Du SOPK au PMOS : pourquoi la médecine rebaptise une pathologie trop souvent incomprise
22 mai 2026

Pendant des décennies, un diagnostic de syndrome des ovaires polykystiques est venu avec un mot qui ne correspond pas vraiment. La plupart des femmes qui le reçoivent ont des follicules, pas des kystes. L'aspect « polykystique » de leurs ovaires à l'échographie, cet anneau de petits follicules, n'est pas en soi une maladie. C'est une constatation. Et pourtant, le nom est resté, façonnant silencieusement la compréhension de la pathologie chez des millions de femmes, leurs médecins et la communauté de recherche pendant plus de 80 ans.
Cela a maintenant changé. À compter du 12 mai 2026, le SOPK a été officiellement renommé syndrome métabolique polyendocrinien des ovaires (SMPEO), à la suite d'un important consensus international publié dans The Lancet. Cela peut ressembler à une mise à jour administrative mineure.

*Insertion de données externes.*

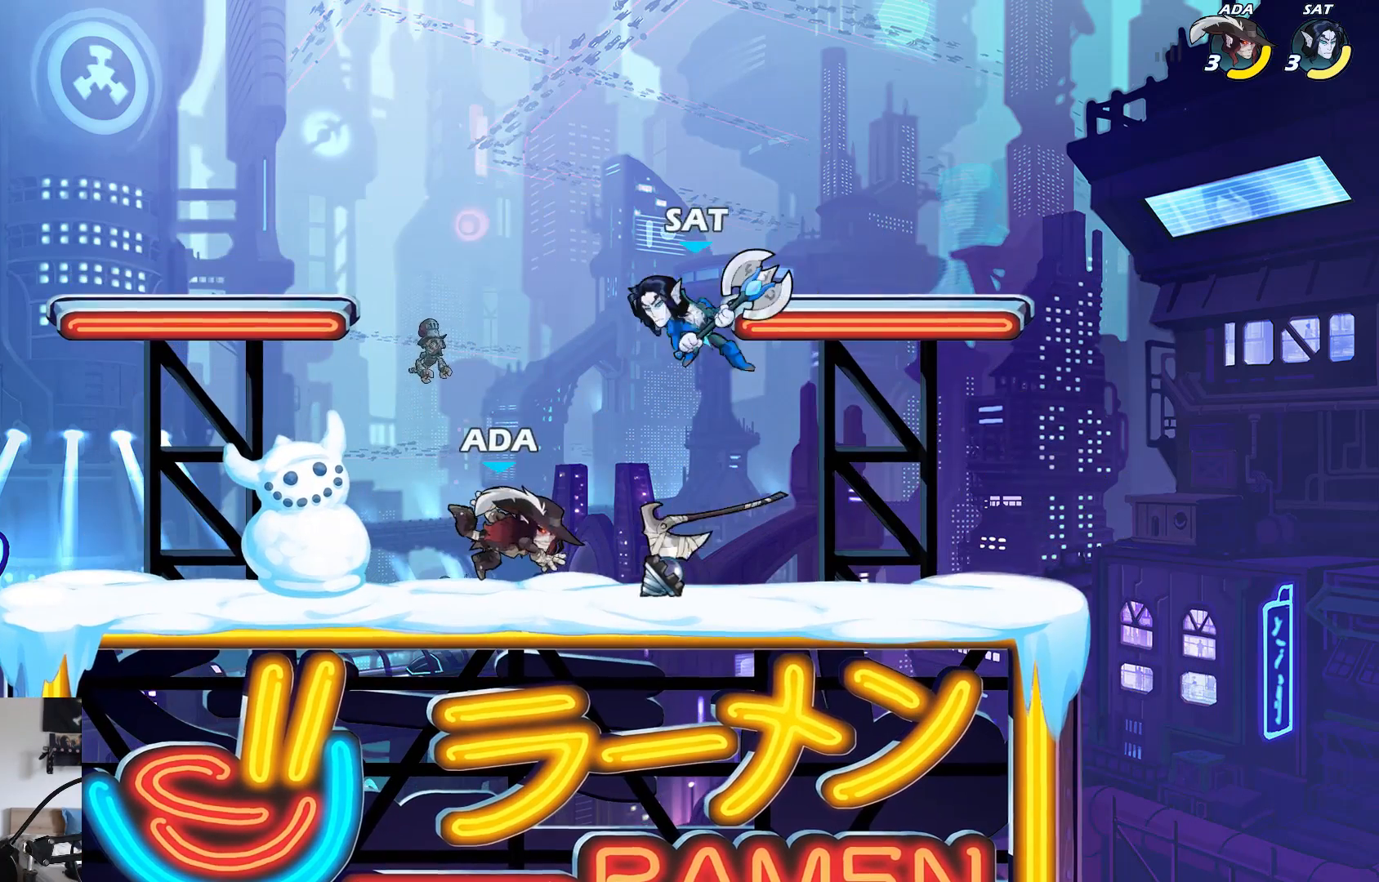
{"buttons": ["X"], "left_stick": "down-left", "events": [[117, "L2", "down"], [267, "L2", "up"], [283, "left_stick", "down-left"], [400, "X", "down"]]}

Ce ne l'est pas.
Ce que l'ancien nom « SOPK » avait tort
Le label syndrome des ovaires polykystiques a été créé en 1935, lorsque la pathologie a été décrite pour la première fois sous le nom de syndrome de Stein-Leventhal. À l'époque, les ovaires élargis avec de multiples follicules constituaient la caractéristique observable définissante. Le nom a suivi l'anatomie.
Le problème est que la médecine a évolué. Nous comprenons maintenant le SOPK principalement comme une pathologie hormonale et métabolique, définie par une production excessive d'androgènes, une ovulation irrégulière ou absente, et des cycles menstruels perturbés. La morphologie ovarienne est l'une des caractéristiques possibles parmi d'autres, pas la maladie elle-même. Et de manière cruciale, environ 20 à 30 % des femmes avec des niveaux hormonaux et des cycles réguliers normaux présentent la même apparence « polykystique » à l'échographie. Pendant ce temps, certaines femmes qui répondent pleinement aux critères diagnostiques du SOPK ne présentent aucune apparence polykystique du tout.

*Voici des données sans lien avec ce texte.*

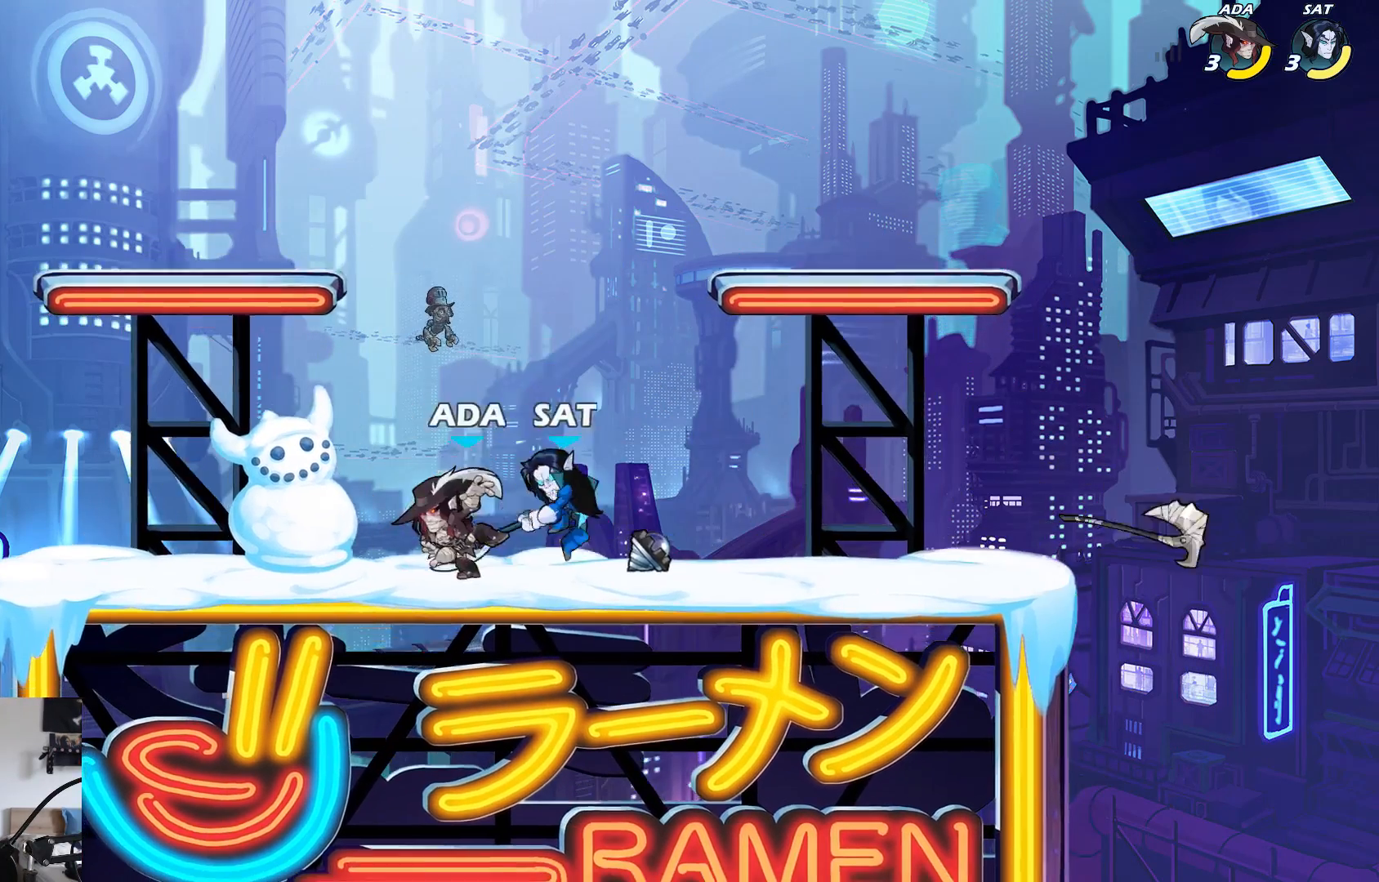
{"buttons": [], "left_stick": "up-right", "events": [[33, "left_stick", "down-right"], [50, "X", "up"], [117, "left_stick", "left"], [317, "A", "down"], [367, "left_stick", "up-right"], [450, "A", "up"]]}
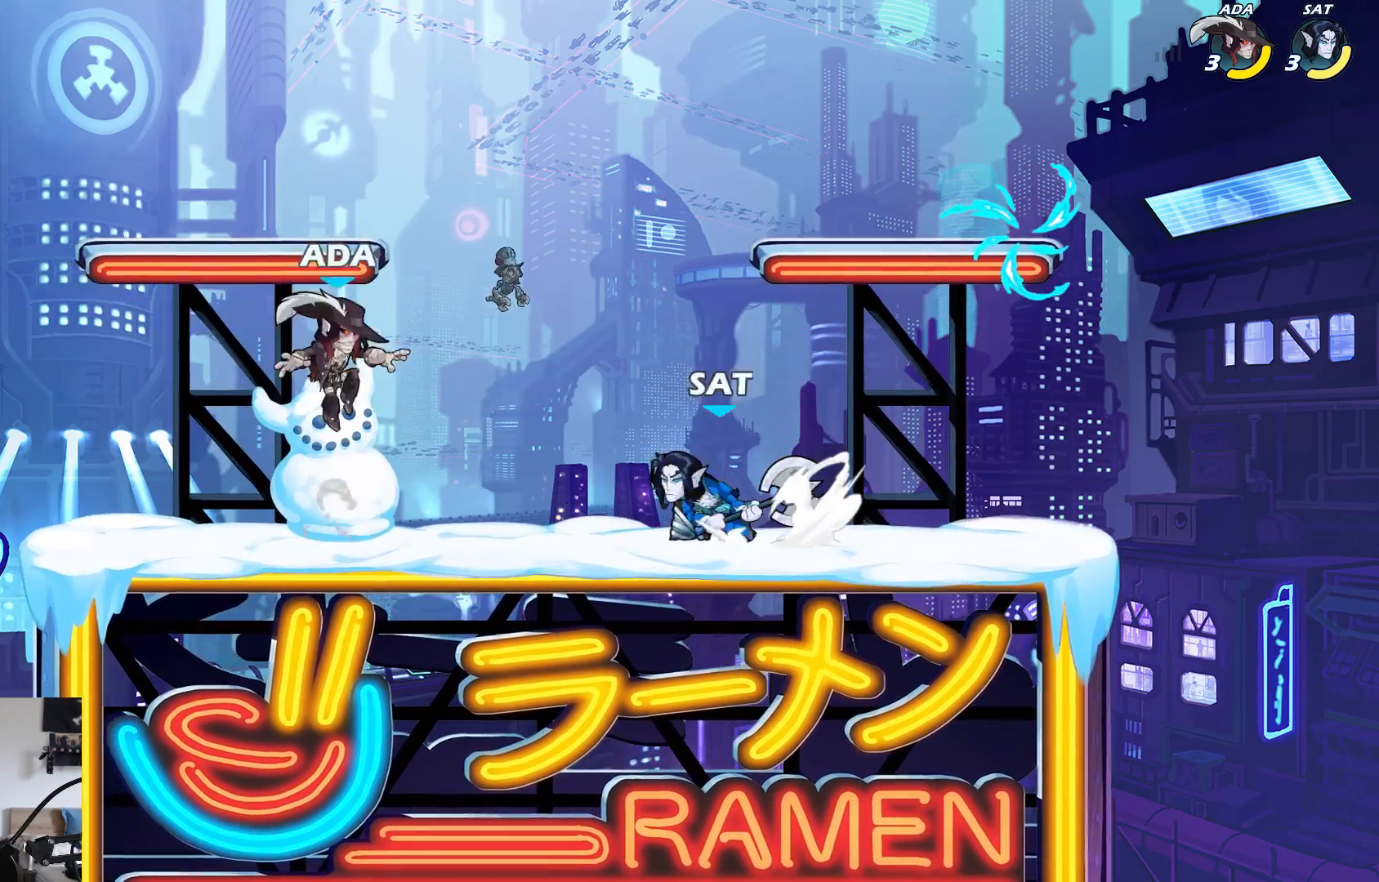
{"buttons": [], "left_stick": "down-left", "events": [[150, "A", "down"], [283, "A", "up"], [317, "left_stick", "down-left"]]}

Ce qu'est le SMPEO, et ce que le changement implique
Le nouveau nom, syndrome métabolique polyendocrinien des ovaires, déplace l'accent d'un trouble ovarien isolé vers un syndrome multisystémique avec des caractéristiques neuroendocrinologiques, métaboliques et reproductives.
Mais le renommage va au-delà de la terminologie. Les critères diagnostiques établis à Rotterdam en 2003, qui exigent au moins deux des éléments suivants : cycles menstruels irréguliers ou absents, androgénisme clinique ou biochimique et kystes ovariens visibles à l'échographie, sont toujours valides. Le nouveau nom vise à améliorer le diagnostic en temps opportun, élargir les options de traitement, réduire la stigmatisation, augmenter la recherche et le financement, et aider les femmes à mieux comprendre leurs symptômes.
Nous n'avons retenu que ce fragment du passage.